Dalam menghadapi tanda-tanda tidak menyenangkan menjelang pemungutan suara 20 September dan setelahnya, ketika penjarahan dan pembakaran tersebar luas.
Hugh White adalah Wakil Sekretaris Strategi di Departemen Pertahanan pada saat krisis.
Ia menyaksikan banyak musyawarah pemerintah Australia di Canberra saat pasukan bersiap untuk campur tangan di TimorLeste
White berpendapat bahwa banyak orang dan organisasi berbagi tanggung jawab atas transisi Timor Leste menuju kemerdekaan, dan proporsi Australia 'sangat kecil'.
Tetapi tanpa pertanyaan, sementara White mungkin ada benarnya dalam berusaha untuk menempatkan peran Australia dalam konteks, kontribusi Australia tetap penting untuk hasilnya.
Presiden Timor Leste dan mantan Perdana Menteri Xanana Gusmao, memiliki pandangan berbeda tentang bagaimana intervensi itu berjalan dengan baik.
Baginya rekonsiliasi, menghormati mereka yang terhilang di masa lalu dan melihat masa depan dengan optimis adalah ciri khas dari pendekatannya. S
eperti Mandela dalam pengampunan dan kemurahan hatinya, sikap Gusmao yang luar biasa untuk mendorong rekonsiliasi adalah salah satu indikator harapan terbesar bagi bangsa muda Timor Timur.

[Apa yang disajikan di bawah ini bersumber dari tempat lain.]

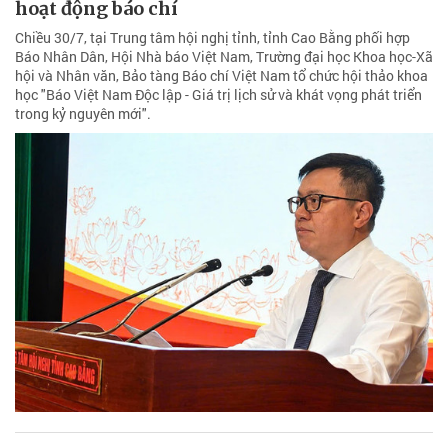
hoạt động báo chí
Chiều 30/7, tại Trung tâm hội nghị tỉnh, tỉnh Cao Bằng phối hợp
Báo Nhân Dân, Hội Nhà báo Việt Nam, Trường đại học Khoa học-Xã
hội và Nhân văn, Bảo tàng Báo chí Việt Nam tổ chức hội thảo khoa
học "Báo Việt Nam Độc lập - Giá trị lịch sử và khát vọng phát triển
trong kỷ nguyên mới".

Intinya, intervensi Timor Leste 1999 menyebabkan pergeseran persepsi tentang bagaimana Australia harus memandang dirinya sendiri dan apa yang dapat dan harus dilakukan untuk bertindak tegas di lingkungannya.

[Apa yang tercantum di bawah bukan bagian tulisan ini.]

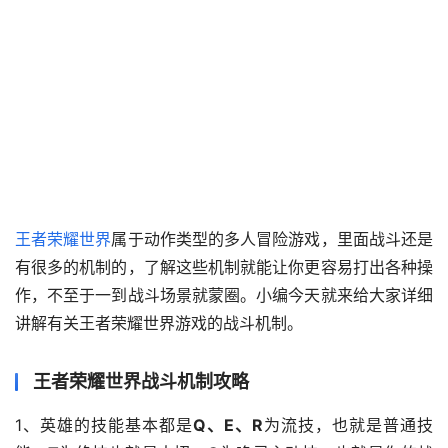
王者荣耀世界
属于动作类型的多人冒险游戏，里面战斗还是
有很多的机制的，了解这些机制就能让你更容易打出各种操
作，不至于一到战斗场景就蒙圈。小编今天就来给大家详细
讲解有关王者荣耀世界游戏的战斗机制。
王者荣耀世界战斗机制攻略
1、英雄的技能基本都是
Q、E、R
为流技，也就是普通技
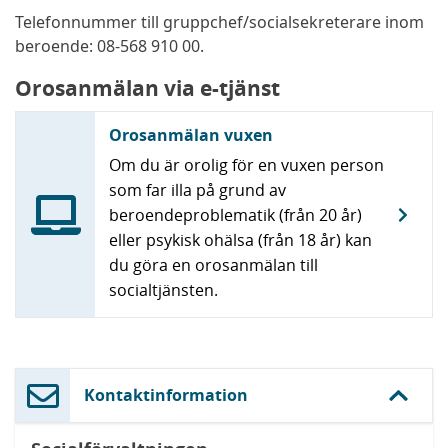
Telefonnummer till gruppchef/socialsekreterare inom
beroende: 08-568 910 00.
Orosanmälan via e-tjänst
Orosanmälan vuxen
Om du är orolig för en vuxen person
som far illa på grund av
beroendeproblematik (från 20 år)
eller psykisk ohälsa (från 18 år) kan
du göra en orosanmälan till
socialtjänsten.
Kontaktinformation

Untuk sebagian besar waktu sejak hari-hari penuh gejolak di bulan September 1999 itu, Angkatan Bersenjata Australia disibukkan oleh ancaman di Timur Tengah.
Tapi hari ini tantangan keamanan muncul banyak sekali di lingkungan Australia: dari sengketa teritorial di Laut Cina Selatan yang mengancam perang antara kekuatan besar.